The heart is one of the most powerful muscles in the body, and its ceaseless pumping is essential to sustaining life. If the hearts stops beating, blood stops flowing, the brain is deprived of its oxygen supply, and death can result in as little as 5 minutes. For someone who suffers a cardiac arrest, which is when the heart stops beating or has a life-threatening abnormal rhythm, emergency medical treatment is critical. While CPR (cardiopulmonary resuscitation) can help maintain the flow of oxygen to the brain, getting the heart restarted and beating normally again often requires defibrillation with an electric shock.
What is Defibrillator?
Defibrillation, true to its name, actually stops fibrillation, which is the trembling that heart muscles adopt during cardiac arrest. A defibrillator does its work by using high voltage (about 200-1000 volts) to pass an electric current through the heart so that it is jolted back into beating normally. The heart will get about 300 joules of electrical energy, which is about the same as what a 100 watt incandescent light bulb uses in 3 seconds.
How to Use a Defibrillator
The typical defibrillator that comes to mind is probably what you’ve seen on television medical shows, which is an electric supply unit and two metal electrodes that are known as paddles. These paddles are pressed firmly to the patient’s chest with insulating plastics handles so that the person administering the shock doesn’t get one as well. The most critical part of getting the current to flow to the heart is to place the paddles correctly. Put one paddle above and to the left of the heart and the other slightly below the heart and to the right. Another method involves placing one paddle on the front of the body and the other on the back. The electrodes must be close together to avoid skin burns, and they have to make good contact with the skin. To achieve this, a conducting gel is usually applied to the patient’s chest first.

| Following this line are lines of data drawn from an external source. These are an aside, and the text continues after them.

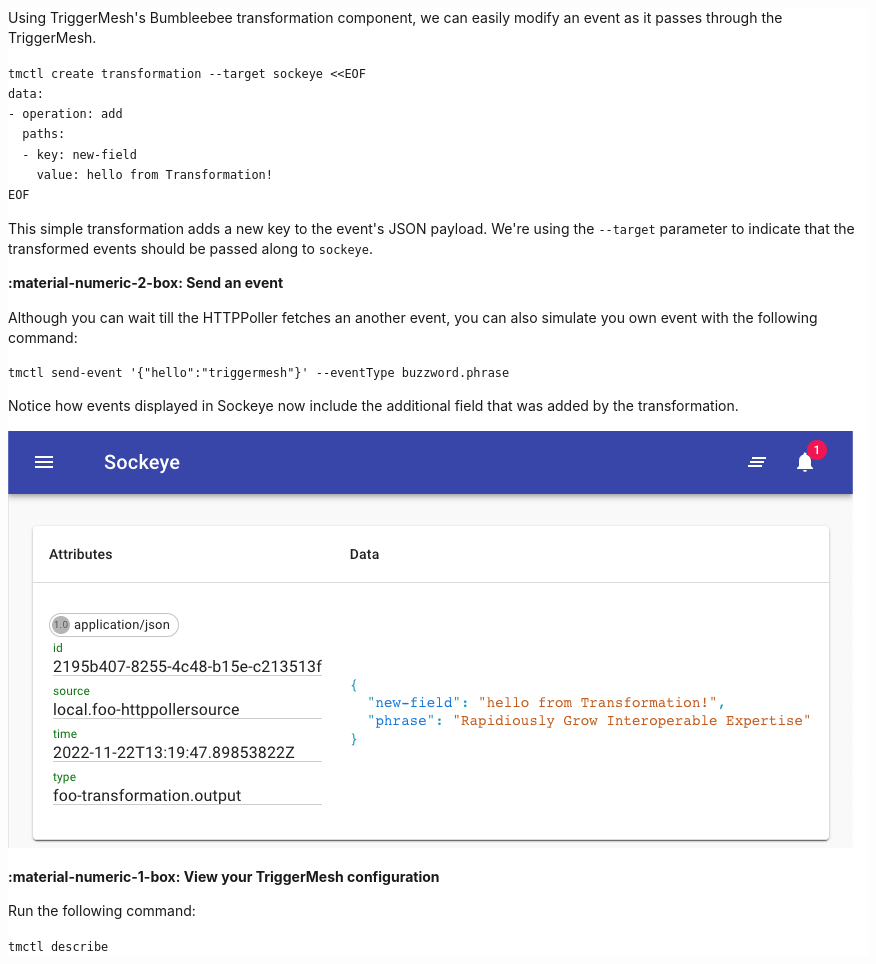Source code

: Using TriggerMesh's Bumbleebee transformation component, we can easily modify an event as it passes through the TriggerMesh.

```
tmctl create transformation --target sockeye <<EOF
data:
- operation: add
  paths:
  - key: new-field
    value: hello from Transformation!
EOF
```

This simple transformation adds a new key to the event's JSON payload. We're using the `--target` parameter to indicate that the transformed events should be passed along to `sockeye`.

**:material-numeric-2-box: Send an event**

Although you can wait till the HTTPPoller fetches an another event, you can also simulate you own event with the following command:

```
tmctl send-event '{"hello":"triggermesh"}' --eventType buzzword.phrase
```

Notice how events displayed in Sockeye now include the additional field that was added by the transformation.

![](../assets/images/quickstart/quickstart-sockeye-transformed-v2.png)

**:material-numeric-1-box: View your TriggerMesh configuration**

Run the following command:

```
tmctl describe
```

In units designed for use by non-medical professionals in public places, there are sticky, self-adhesive electrode pads that are used instead of the paddles. Once the pads are applied, the operator should stand clear of the patient’s body to avoid an electric shock.

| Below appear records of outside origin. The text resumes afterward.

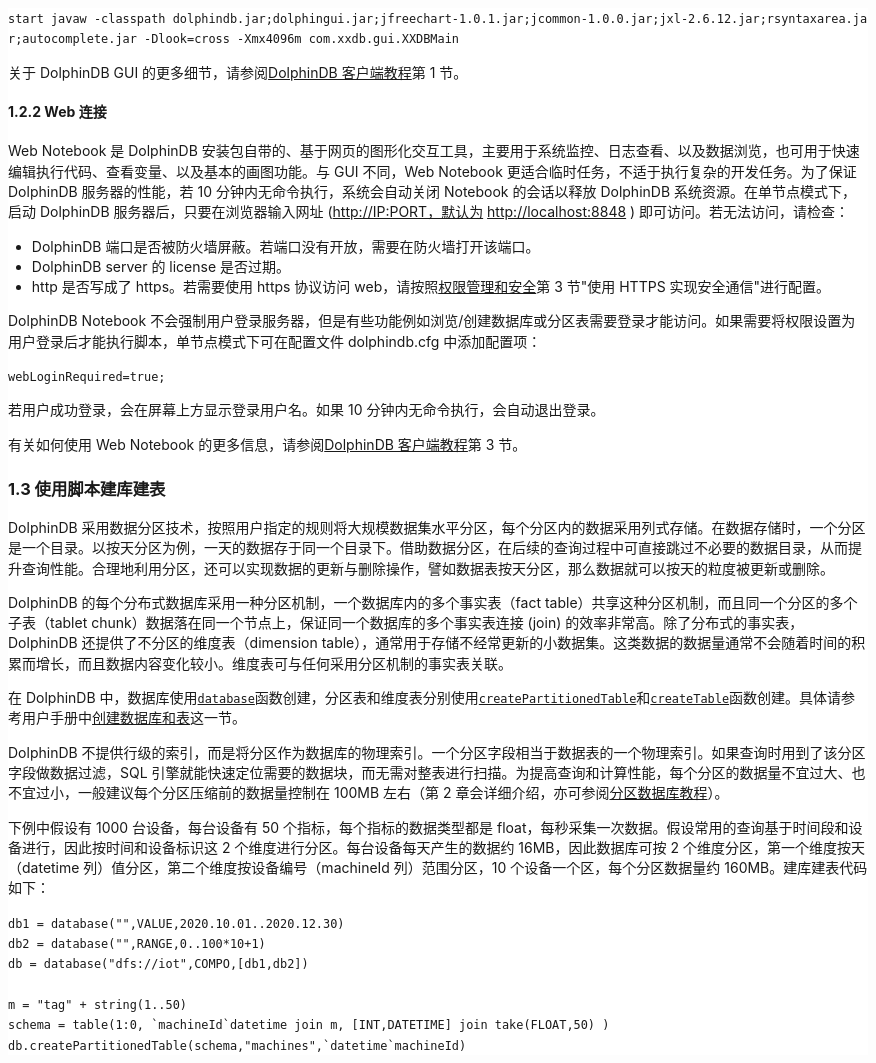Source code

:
 ```
start javaw -classpath dolphindb.jar;dolphingui.jar;jfreechart-1.0.1.jar;jcommon-1.0.0.jar;jxl-2.6.12.jar;rsyntaxarea.jar;autocomplete.jar -Dlook=cross -Xmx4096m com.xxdb.gui.XXDBMain
```

关于 DolphinDB GUI 的更多细节，请参阅[DolphinDB 客户端教程](./client_tool_tutorial.md)第 1 节。

#### 1.2.2 Web 连接

Web Notebook 是 DolphinDB 安装包自带的、基于网页的图形化交互工具，主要用于系统监控、日志查看、以及数据浏览，也可用于快速编辑执行代码、查看变量、以及基本的画图功能。与 GUI 不同，Web Notebook 更适合临时任务，不适于执行复杂的开发任务。为了保证 DolphinDB 服务器的性能，若 10 分钟内无命令执行，系统会自动关闭 Notebook 的会话以释放 DolphinDB 系统资源。在单节点模式下，启动 DolphinDB 服务器后，只要在浏览器输入网址 (<http://IP:PORT，默认为> <http://localhost:8848> ) 即可访问。若无法访问，请检查：

- DolphinDB 端口是否被防火墙屏蔽。若端口没有开放，需要在防火墙打开该端口。
- DolphinDB server 的 license 是否过期。
- http 是否写成了 https。若需要使用 https 协议访问 web，请按照[权限管理和安全](./ACL_and_Security.md#3-%E4%BD%BF%E7%94%A8https%E5%AE%9E%E7%8E%B0%E5%AE%89%E5%85%A8%E9%80%9A%E4%BF%A1)第 3 节"使用 HTTPS 实现安全通信"进行配置。

DolphinDB Notebook 不会强制用户登录服务器，但是有些功能例如浏览/创建数据库或分区表需要登录才能访问。如果需要将权限设置为用户登录后才能执行脚本，单节点模式下可在配置文件 dolphindb.cfg 中添加配置项：

```
webLoginRequired=true;
```

若用户成功登录，会在屏幕上方显示登录用户名。如果 10 分钟内无命令执行，会自动退出登录。

有关如何使用 Web Notebook 的更多信息，请参阅[DolphinDB 客户端教程](./client_tool_tutorial.md#3-dolphindb-notebook)第 3 节。

### 1.3 使用脚本建库建表

DolphinDB 采用数据分区技术，按照用户指定的规则将大规模数据集水平分区，每个分区内的数据采用列式存储。在数据存储时，一个分区是一个目录。以按天分区为例，一天的数据存于同一个目录下。借助数据分区，在后续的查询过程中可直接跳过不必要的数据目录，从而提升查询性能。合理地利用分区，还可以实现数据的更新与删除操作，譬如数据表按天分区，那么数据就可以按天的粒度被更新或删除。

DolphinDB 的每个分布式数据库采用一种分区机制，一个数据库内的多个事实表（fact table）共享这种分区机制，而且同一个分区的多个子表（tablet chunk）数据落在同一个节点上，保证同一个数据库的多个事实表连接 (join) 的效率非常高。除了分布式的事实表，DolphinDB 还提供了不分区的维度表（dimension table），通常用于存储不经常更新的小数据集。这类数据的数据量通常不会随着时间的积累而增长，而且数据内容变化较小。维度表可与任何采用分区机制的事实表关联。

在 DolphinDB 中，数据库使用[`database`](https://www.dolphindb.cn/cn/help/FunctionsandCommands/FunctionReferences/d/database.html)函数创建，分区表和维度表分别使用[`createPartitionedTable`](https://www.dolphindb.cn/cn/help/FunctionsandCommands/FunctionReferences/c/createPartitionedTable.html)和[`createTable`](https://www.dolphindb.cn/cn/help/FunctionsandCommands/FunctionReferences/c/createTable.html)函数创建。具体请参考用户手册中[创建数据库和表](https://www.dolphindb.cn/cn/help/DatabaseandDistributedComputing/DatabaseOperations/CreateDatabasesandTables.html)这一节。

DolphinDB 不提供行级的索引，而是将分区作为数据库的物理索引。一个分区字段相当于数据表的一个物理索引。如果查询时用到了该分区字段做数据过滤，SQL 引擎就能快速定位需要的数据块，而无需对整表进行扫描。为提高查询和计算性能，每个分区的数据量不宜过大、也不宜过小，一般建议每个分区压缩前的数据量控制在 100MB 左右（第 2 章会详细介绍，亦可参阅[分区数据库教程](./database.md)）。

下例中假设有 1000 台设备，每台设备有 50 个指标，每个指标的数据类型都是 float，每秒采集一次数据。假设常用的查询基于时间段和设备进行，因此按时间和设备标识这 2 个维度进行分区。每台设备每天产生的数据约 16MB，因此数据库可按 2 个维度分区，第一个维度按天（datetime 列）值分区，第二个维度按设备编号（machineId 列）范围分区，10 个设备一个区，每个分区数据量约 160MB。建库建表代码如下：

```
db1 = database("",VALUE,2020.10.01..2020.12.30)
db2 = database("",RANGE,0..100*10+1)
db = database("dfs://iot",COMPO,[db1,db2])

m = "tag" + string(1..50)
schema = table(1:0, `machineId`datetime join m, [INT,DATETIME] join take(FLOAT,50) )
db.createPartitionedTable(schema,"machines",`datetime`machineId)
```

Defibrillators are often seen in public locations and have become as common as fire extinguishers. This is because a defibrillator can be a life-saving device in a situation where time is of the essence. Those minutes ticking away while waiting for emergency medical personnel to arrive can be the minutes that make a difference between life and death. If someone suffers cardiac arrest in public, even an untrained person can follow the simple instructions to provide defibrillation, dramatically increases someone’s chances for survival, cutting the risk of death almost in half.
Types of Defibrillators
The types of defibrillators you are likely to see in public places are called automated external defibrillators (AEDs) and are designed to be used with little or no training. They have self-adhesive electrode pads and a built-in computer that provides automatic analytical data on the patient’s heart rhythm to know if the shock will make a difference and what level of shock you need. Defibrillation is of no use if the heart has completely stopped beating. More professional units used in hospitals and by emergency medical personnel have the paddles and gel and are called manual external defibrillators. With these, the medical personnel must determine if shock will work and what level to apply. Semi-automated defibrillators can be either automatic or manual. For patients who have irregular heart rhythms, an internal defibrillator can be planted into the chest like a pacemaker, or worn on the surface of the skin under the clothing to constantly monitor the heart rhythm and administer shock as needed.